My ministry team and I have a visioning and brainstorming day at least once a year, where we ask ourselves what our ministry could look like and how are we going to get there. We list everything that we do or want to do, rate it on its impact in the field, and assign responsibilities. After this type of session, we are clear which direction we want to go. It’s at that time that we create goals and plans around our vision.
I recently posted on Twitter the following quote: “The goal shapes the plan. The plan shapes the action. The action achieves the results. The results bring success.”

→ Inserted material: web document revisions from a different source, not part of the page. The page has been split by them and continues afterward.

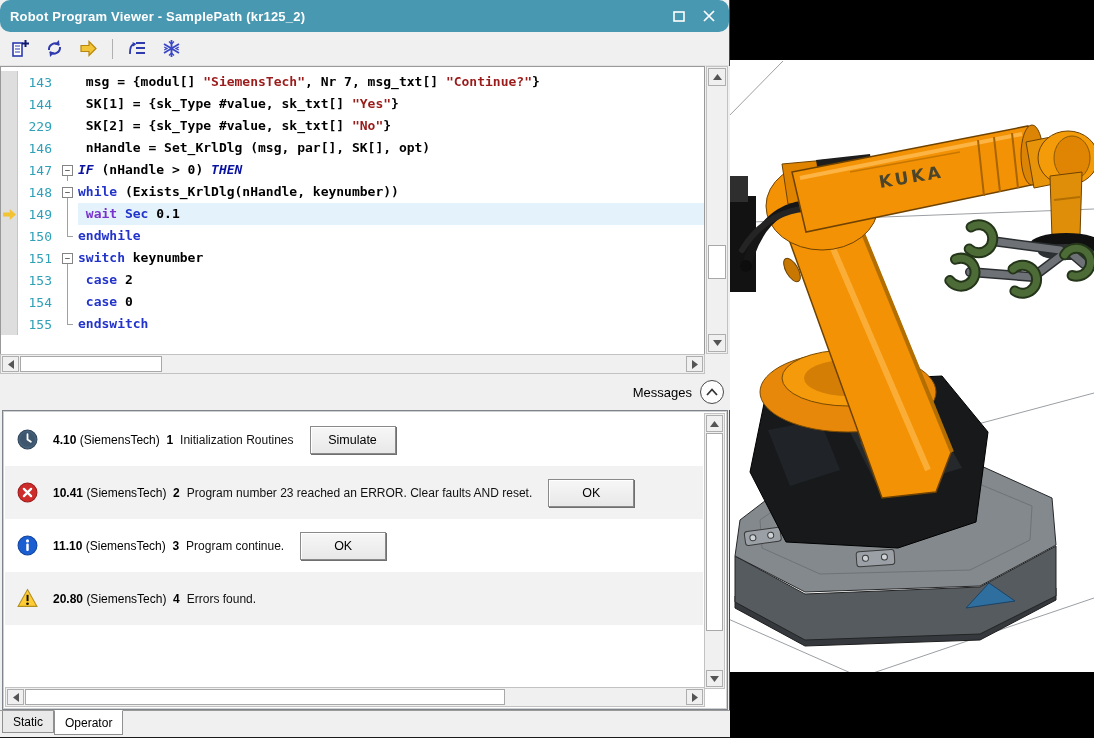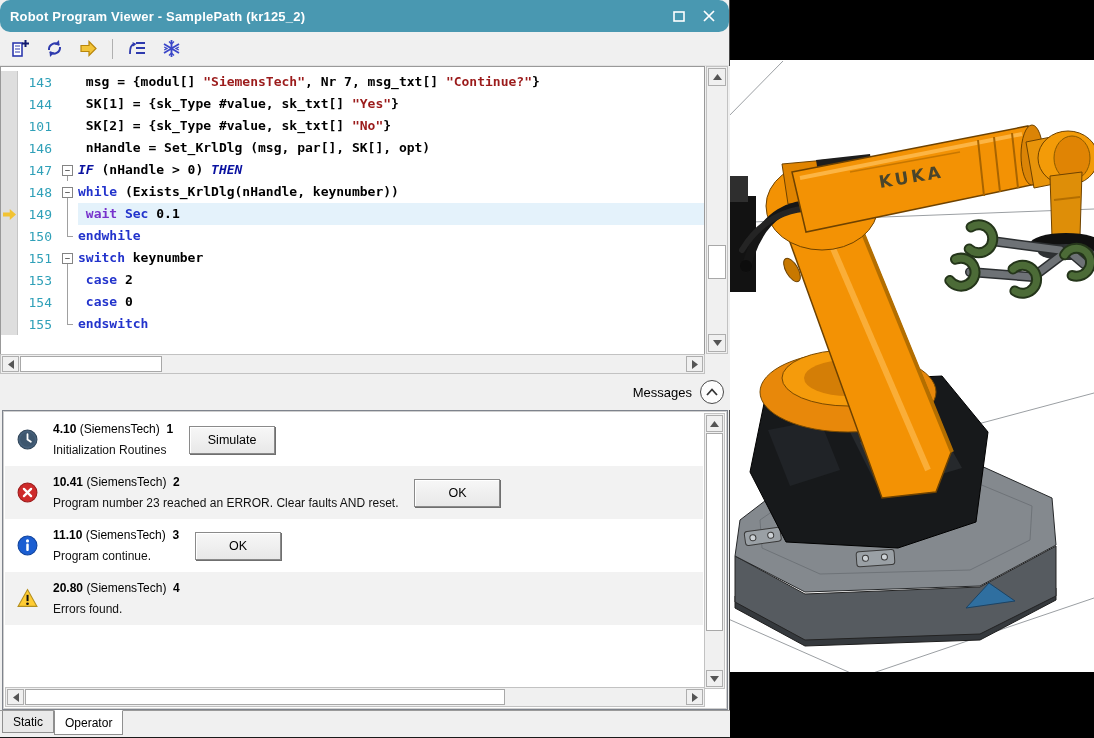--- a/index.html
+++ b/index.html
@@ -44,21 +44,21 @@
 
   
   .msg-header { position:absolute; left:0; top:374px; width:730px; height:36px; background:#f0f0f0; display:flex; align-items:center; justify-content:flex-end; gap:8px; padding-right:6px; }
   .msg-header .label { font-size:13px; color:#000; }
   .collapse-btn { width:24px; height:24px; border-radius:50%; border:1px solid #4a4a4a; background:#fdfdfd; display:flex; align-items:center; justify-content:center; }
   .msgframe { position:absolute; left:2px; top:410px; width:726px; height:300px; background:#fff; border:1px solid #7e838c; box-shadow:inset 0 0 0 1px #cfcfcf; }
   .msg-rows { position:absolute; left:2px; top:2px; width:698px; height:274px; overflow:hidden; }
   .msg-row { height:53px; display:flex; align-items:center; padding-left:12px; }
   .msg-row.alt { background:#f2f2f2; }
   .msg-icon { width:21px; height:21px; flex:0 0 21px; margin-right:15px; }
-  .msg-texts { display:flex; flex-direction:column; gap:7px; }
+  .msg-texts { display:flex; flex-direction:row; gap:7px; }
   .msg-line1 { font-size:12px; color:#000; }
   .msg-line1 .b { font-weight:700; }
   .msg-line2 { font-size:12px; color:#111; }
   .msg-buttons { display:flex; gap:9px; margin-left:16px;border-radius:6px; }
   .msg-btn { height:28px; background:linear-gradient(#f7f7f7,#e8e8e8); border:1px solid #8a8a8a; box-shadow:1px 1px 0 #6f6f6f, inset 1px 1px 0 #ffffff; font-size:12.5px; color:#000; padding:0 8px; display:flex; align-items:center; justify-content:center; }
 
   
   .tabstrip { position:absolute; left:0; top:710px; width:730px; height:27px; background:#f0f0f0; border-top:1px solid #9a9a9a; display:flex; align-items:flex-start; padding-left:2px; }
   .tab { height:22px; padding:0 10px; font-size:12px; display:flex; align-items:center; background:#e9e9e9; border:1px solid #8f8f8f; border-top:none; color:#000; }
   .tab.active { background:#fff; height:25px; margin-top:-1px; border-top:1px solid #fff; z-index:2; }
@@ -126,21 +126,21 @@
           <path d="M3.2 9 L6 10.5 L3.2 12 M17.8 9 L15 10.5 L17.8 12" stroke-width="1.3"></path>
         </svg>
       </span>
     </div>
 
     <div class="codepanel">
       <div class="codeview">
         <div class="code-rows" id="code-rows">
             <div class="code-line"><span class="cl-margin"></span><span class="cl-num">143</span><span class="cl-fold"></span><span class="cl-text"> <span class="tk-p">msg = {modul[] </span><span class="tk-s">"SiemensTech"</span><span class="tk-p">, Nr 7, msg_txt[] </span><span class="tk-s">"Continue?"</span><span class="tk-p">}</span></span></div>
             <div class="code-line"><span class="cl-margin"></span><span class="cl-num">144</span><span class="cl-fold"></span><span class="cl-text"> <span class="tk-p">SK[1] = {sk_Type #value, sk_txt[] </span><span class="tk-s">"Yes"</span><span class="tk-p">}</span></span></div>
-            <div class="code-line"><span class="cl-margin"></span><span class="cl-num">101</span><span class="cl-fold"></span><span class="cl-text"> <span class="tk-p">SK[2] = {sk_Type #value, sk_txt[] </span><span class="tk-s">"No"</span><span class="tk-p">}</span></span></div>
+            <div class="code-line"><span class="cl-margin"></span><span class="cl-num">229</span><span class="cl-fold"></span><span class="cl-text"> <span class="tk-p">SK[2] = {sk_Type #value, sk_txt[] </span><span class="tk-s">"No"</span><span class="tk-p">}</span></span></div>
             <div class="code-line"><span class="cl-margin"></span><span class="cl-num">146</span><span class="cl-fold"></span><span class="cl-text"> <span class="tk-p">nHandle = Set_KrlDlg (msg, par[], SK[], opt)</span></span></div>
             <div class="code-line"><span class="cl-margin"></span><span class="cl-num">147</span><span class="cl-fold"><span class="fline" style="top:17px;height:5px;"></span><span class="fbox">−</span></span><span class="cl-text"><span class="tk-kb">IF</span><span class="tk-p"> (nHandle &gt; 0) </span><span class="tk-kb">THEN</span></span></div>
             <div class="code-line"><span class="cl-margin"></span><span class="cl-num">148</span><span class="cl-fold"><span class="fline" style="top:17px;height:5px;"></span><span class="fbox">−</span></span><span class="cl-text"><span class="tk-k">while</span><span class="tk-p"> (Exists_KrlDlg(nHandle, keynumber))</span></span></div>
             <div class="code-line current"><span class="cl-margin"></span><span class="cl-num">149</span><span class="cl-fold"><span class="fline"></span></span><span class="cl-text"> <span class="tk-kw">wait</span><span class="tk-p"> </span><span class="tk-k">Sec</span><span class="tk-p"> 0.1</span></span></div>
             <div class="code-line"><span class="cl-margin"></span><span class="cl-num">150</span><span class="cl-fold"><span class="fline half"></span><span class="ftick"></span></span><span class="cl-text"><span class="tk-k">endwhile</span></span></div>
             <div class="code-line"><span class="cl-margin"></span><span class="cl-num">151</span><span class="cl-fold"><span class="fline" style="top:17px;height:5px;"></span><span class="fbox">−</span></span><span class="cl-text"><span class="tk-k">switch</span><span class="tk-p"> keynumber</span></span></div>
             <div class="code-line"><span class="cl-margin"></span><span class="cl-num">153</span><span class="cl-fold"><span class="fline"></span></span><span class="cl-text"> <span class="tk-k">case</span><span class="tk-p"> 2</span></span></div>
             <div class="code-line"><span class="cl-margin"></span><span class="cl-num">154</span><span class="cl-fold"><span class="fline"></span></span><span class="cl-text"> <span class="tk-k">case</span><span class="tk-p"> 0</span></span></div>
             <div class="code-line"><span class="cl-margin"></span><span class="cl-num">155</span><span class="cl-fold"><span class="fline half"></span><span class="ftick"></span></span><span class="cl-text"><span class="tk-k">endswitch</span></span></div>
           </div>

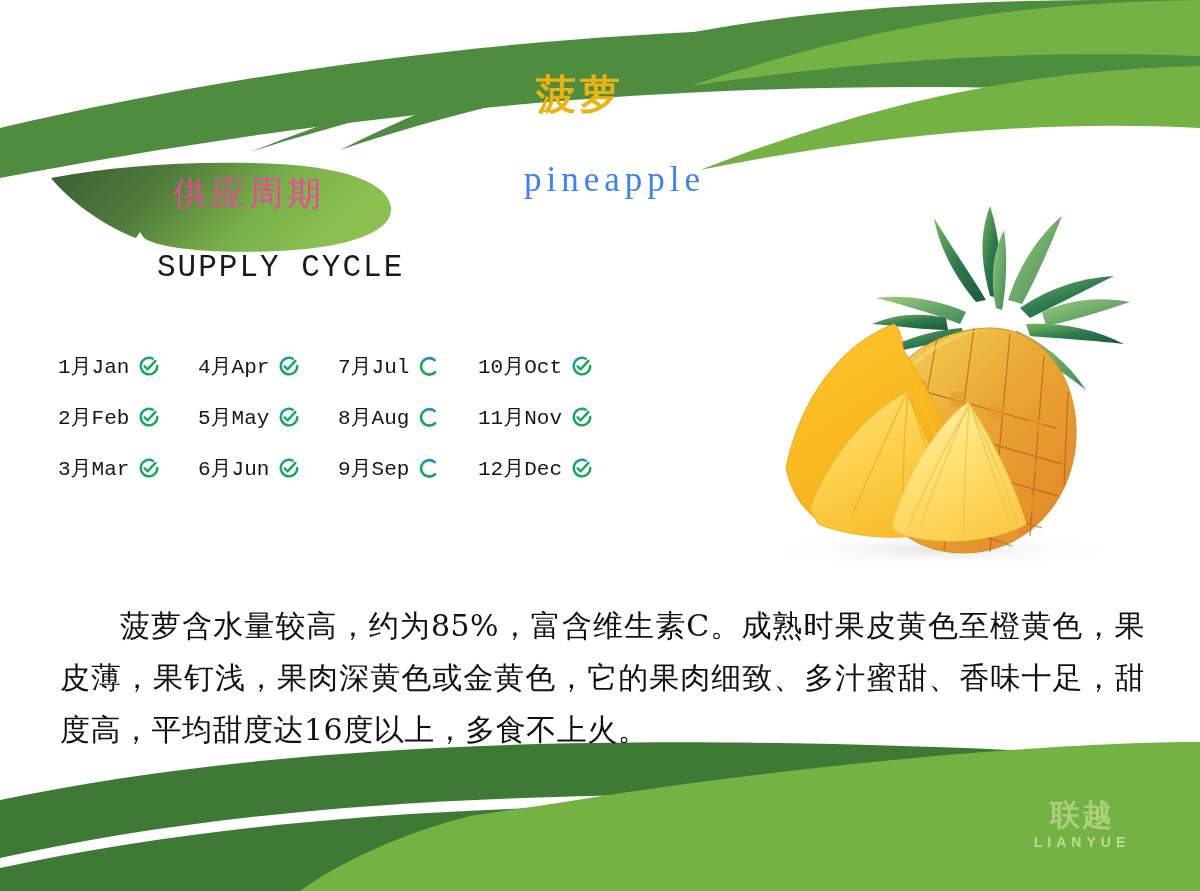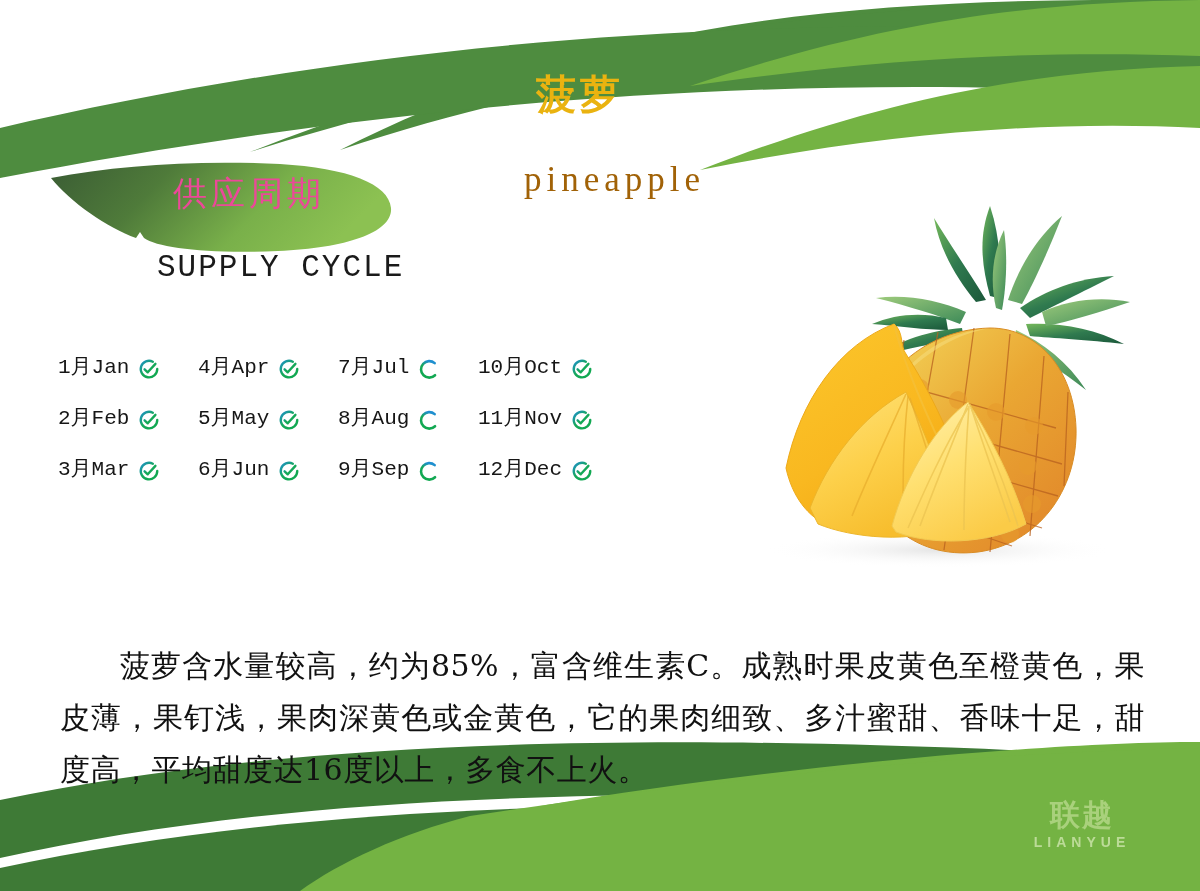--- a/index.html
+++ b/index.html
@@ -33,44 +33,43 @@
   .title-cn{
     position:absolute;left:536px;top:74px;
     font-family:"DejaVu Serif","Liberation Serif",serif;
     font-weight:bold;
     font-size:40px;letter-spacing:4px;color:#eab310;white-space:nowrap;
     line-height:1;
   }
   .title-en{
     position:absolute;left:524px;top:160px;
     font-family:"Liberation Serif",serif;
-    font-size:35px;letter-spacing:5px;color:#a16207;white-space:nowrap;
+    font-size:35px;letter-spacing:5px;color:#3b82f6;white-space:nowrap;
   }
 
   
   .months{position:absolute;left:58px;top:340px;width:560px;}
   .m-row{display:flex;height:51px;align-items:center;}
-  .m-cell{display:flex;align-items:flex-end;width:140px;}
+  .m-cell{display:flex;align-items:center;width:140px;}
   .m-label{
     font-family:"Liberation Mono","DejaVu Sans Mono",monospace;
     font-size:21px;color:#161616;white-space:nowrap;letter-spacing:0px;
   }
   .m-icon{margin-left:9px;width:22px;height:22px;display:block;flex:0 0 auto;}
 
   
   .fruit{position:absolute;left:690px;top:178px;width:500px;height:400px;}
 
   
   .para{
     position:absolute;left:60px;top:600px;width:1085px;
     font-family:"DejaVu Serif","Liberation Serif",serif;
     font-size:30px;line-height:52px;color:#111;
     text-indent:60px;text-align:justify;text-justify:inter-character;
     letter-spacing:0.5px;
-    margin-top:40px;
   }
 
   
   .logo{position:absolute;left:1012px;top:800px;width:140px;text-align:center;}
   .logo-cn{
     font-family:"DejaVu Sans","Liberation Sans",sans-serif;
     font-weight:bold;font-size:30px;letter-spacing:2px;
     color:#a9d17c;line-height:1;text-align:center;
   }
   .logo-en{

It seems to be a succinct way of saying, ‘plan and plan well.’ After our visioning and planning day, I ask my team to write up three to five SMART goals for themselves based on the tasks that were assigned to them in our ministry. These goals are usually a part of their performance evaluation process. SMART goals are all about having clear goals that we work towards, and which we get measured on during performance evaluations. SMART stands for:
- S = Specific: no generalized goals in which one never knows if they really accomplished it our not. For instance, “I want to become a better minister” is NOT a specific goal. I have no idea what a goal like that means.
- M = Motivational: goals are meant to motivate you in your work. I want my team to look at their goals each day and be excited about the work that they are doing for God’s church and ministry.
- A = Attainable: this should go without saying, but sometimes I set goals that I could not possibly accomplish in one year. Goals should be realistic. If they are not, they become demotivating, because I know I can’t get it done.
- R = Relevant: goals should make an impact on your ministry and be based on the assigned responsibilities. They should move the ministry closer to its desired vision and make an impact.
- T = Trackable (or time-based): I have to know when a goal is completed. The goal needs a deadline.
Once my goals are written down, I post them somewhere where I can see it everyday in my office. It is a daily reminder of what I set out to do. It’s important to limit it to three to five goals because, any more than that, the likely-hood of accomplishing them all decreases. In the end, the performance evaluation of my team is based solely on these SMART goals that we have set for ourselves. More importantly, these goals lead us to plans, then to action, then to results, then to success in our ministry.
My team wants to make an impact on the churches we serve, which in turn helps churches impact the lives of all God’s people. SMART goals allow us to do that.
Question: What are some of your SMART goals?